ORDERED that the order is reversed, on the law, with costs, the motion is granted, and the complaint is dismissed.

 “[B]y engaging in a sport or recreational activity, a participant consents to those commonly appreciated risks which are inherent in and arise out of the nature of the sport generally and flow from such participation” (Morgan v. State of New York, 90 N.Y.2d 471, 484, 662 N.Y.S.2d 421, 685 N.E.2d 202).   This encompasses risks associated with the construction of the playing surface (see Maddox v. City of New York, 66 N.Y.2d 270, 277, 496 N.Y.S.2d 726, 487 N.E.2d 553;  Peters v. City of New York, 269 A.D.2d 581, 703 N.Y.S.2d 923).

 The infant plaintiff assumed the risk of encountering cracks and holes in the surface of a cement rink while playing roller hockey, including the inherent risk of having his hockey stick get caught in a crack (see Gamble v. Town of Hempstead, 281 A.D.2d 391, 721 N.Y.S.2d 385;  Peters v. City of New York, supra;  Cevetillo v. Town of Mount Pleasant, 262 A.D.2d 517, 692 N.Y.S.2d 426;  Sheridan v. City of New York, 261 A.D.2d 528, 529, 690 N.Y.S.2d 620;  Alvarez v. Incorporated Vil. of Hempstead, 223 A.D.2d 663, 637 N.Y.S.2d 463).   Moreover, the infant plaintiff testified that he was aware of the defects, having played on that rink many times before, and having tripped on one of the cracks on a previous occasion.   Under these circumstances, the infant plaintiff's decision to continue playing on the allegedly defective rink constituted an assumption of the risk, mandating the grant of summary judgment to the Town of North Hempstead (see Stanger v. M & T Pretzel, 5 A.D.3d 471, 772 N.Y.S.2d 571;  Meli v. Star Power Natl. Talent Co., 283 A.D.2d 617, 618, 725 N.Y.S.2d 92;  Gillett v. County of Westchester, 274 A.D.2d 547, 548, 711 N.Y.S.2d 496;  Hernandez v. City of New York, 267 A.D.2d 280, 699 N.Y.S.2d 901;  Lo Piccolo v. Town of Oyster Bay Dept. of Parks, 260 A.D.2d 606, 688 N.Y.S.2d 670;  Matter of Moore v. State of New York, 245 A.D.2d 456, 457, 666 N.Y.S.2d 655;  Capello v. Village of Suffern, 232 A.D.2d 599, 648 N.Y.S.2d 699).

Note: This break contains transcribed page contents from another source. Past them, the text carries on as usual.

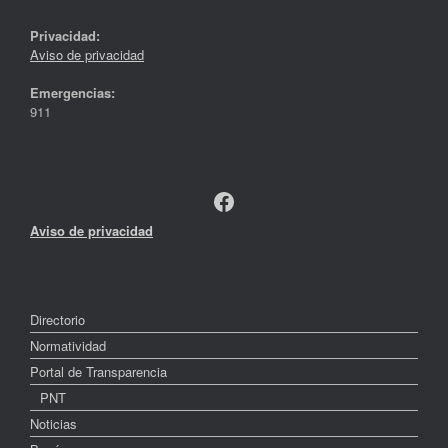
Privacidad:
Aviso de privacidad
Emergencias:
911
Facebook
Aviso de privacidad
Directorio
Normatividad
Portal de Transparencia
PNT
Noticias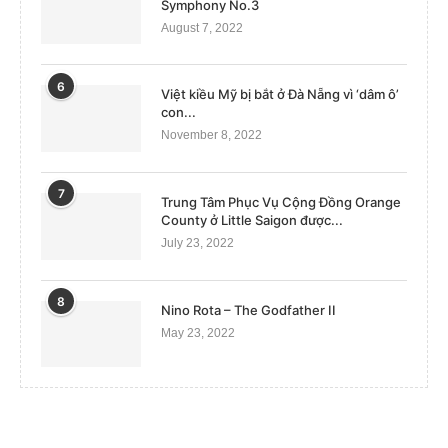
Symphony No.3
August 7, 2022
6
Việt kiều Mỹ bị bắt ở Đà Nẵng vì ‘dâm ô’
con...
November 8, 2022
7
Trung Tâm Phục Vụ Cộng Đồng Orange
County ở Little Saigon được...
July 23, 2022
8
Nino Rota – The Godfather II
May 23, 2022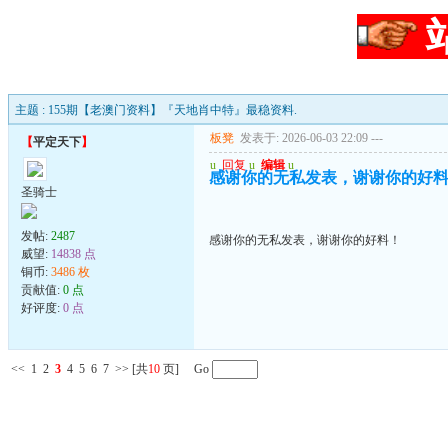
主题 : 155期【老澳门资料】『天地肖中特』最稳资料.
板凳
发表于: 2026-06-03 22:09
---
【
平定天下
】
u
回复
u
编辑
u
感谢你的无私发表，谢谢你的好
圣骑士
发帖:
2487
感谢你的无私发表，谢谢你的好料！
威望:
14838 点
铜币:
3486 枚
贡献值:
0 点
好评度:
0 点
<<
1
2
3
4
5
6
7
>>
[共
10
页] Go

 There is no merit to the argument that the infant plaintiff's age raised an issue of fact as to whether he was able to appreciate the risks of playing roller hockey on a defective and dangerous skating surface.   The infant plaintiff's testimony at a hearing pursuant to General Municipal Law § 50-h indicated that he was an experienced rollerblader and street hockey player who was very familiar with the rink conditions at issue.   Under these circumstances, it could not be said that the infant plaintiff failed to appreciate the risk presented by the cracked surface of the rink (see Goldberg v. Town of Hempstead, 289 A.D.2d 198, 733 N.Y.S.2d 691;  Lamphier v. Rome City School Dist., 284 A.D.2d 989, 990, 726 N.Y.S.2d 884;  Peters v. City of New York, supra;  Hernandez v. City of New York, supra;  Matter of Moore v. State of New York, supra ).